Expose Record accessors / canonical constructor?

Brian Goetz brian.goetz at oracle.com
Fri Jun 19 15:18:27 UTC 2020


> 
> Recently I dabbed into a few binding APIs, to see how they can work with records, and to better understand their challenges.

Thanks for this!

> One particular thing I found was that you usually have to open the package that contains the record to the binding library.
> This is a task where the IDE won't help with.

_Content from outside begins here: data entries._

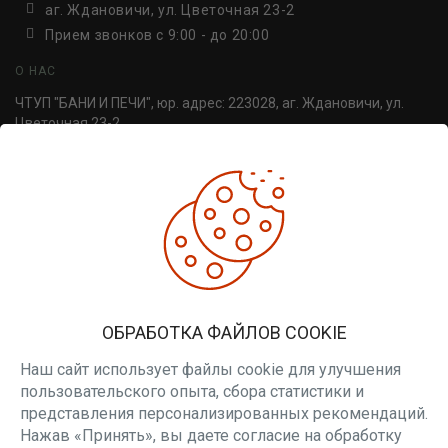
аг. Ждановичи, ул. Цветочная 23-2
Прием звонков c 9:00 - до 20:00
О НАС
ЧТУП "БАНИ И ПЕЧИ", юр. адрес: 223028, аг. Ждановичи, ул.
Цветочная 23-2.
УНП 691814498. Регистрация №691814498, от 30.06.2016,
Минский райисполком.
ДОПОЛНИТЕЛЬНО
Производители
Товары со скидкой
Печи для бани
ЛИЧНЫЙ КАБИНЕТ
ОБРАБОТКА ФАЙЛОВ COOKIE
Личный кабинет
Наш сайт использует файлы cookie для улучшения
Вакансии
пользовательского опыта, сбора статистики и
представления персонализированных рекомендаций.
РАССЫЛКА
Нажав «Принять», вы даете согласие на обработку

To illustrate, I basically want to write the following:
> 
>     record Person(String first, String last) {}
>     List<Person> persons = db.query("SELECT first, last FROM persons", Person::new);
> 
> The problem with the lambda is: what is it's target?

Right, even if Person only has a single constructor (so no overload selection problem), we have to assign a type to Person::new, and there isn’t necessarily a good one.  I would expect libraries to do as you suggest, pass Person.class, which is not unreasonable here.  You’re saying “I want to do query Q and map it to a List<P>, and a type token is a reasonable way to do that (given the language we have.)

> As Person is a local record, a framework can't directly call the canonical constructor or the accessors, instead it has to call setAccessible.

Good catch!   This is the sort of thing that falls through the cracks as we expand the use of local members. (This problem has existed for years, apparently, but no one noticed until today, when we gave them a better reason to use local classes.)  

> Is my assumption that frameworks should be able to construct and deconstruct arbitrary records correct?

IMO what you’re doing is what we intended records to be used for.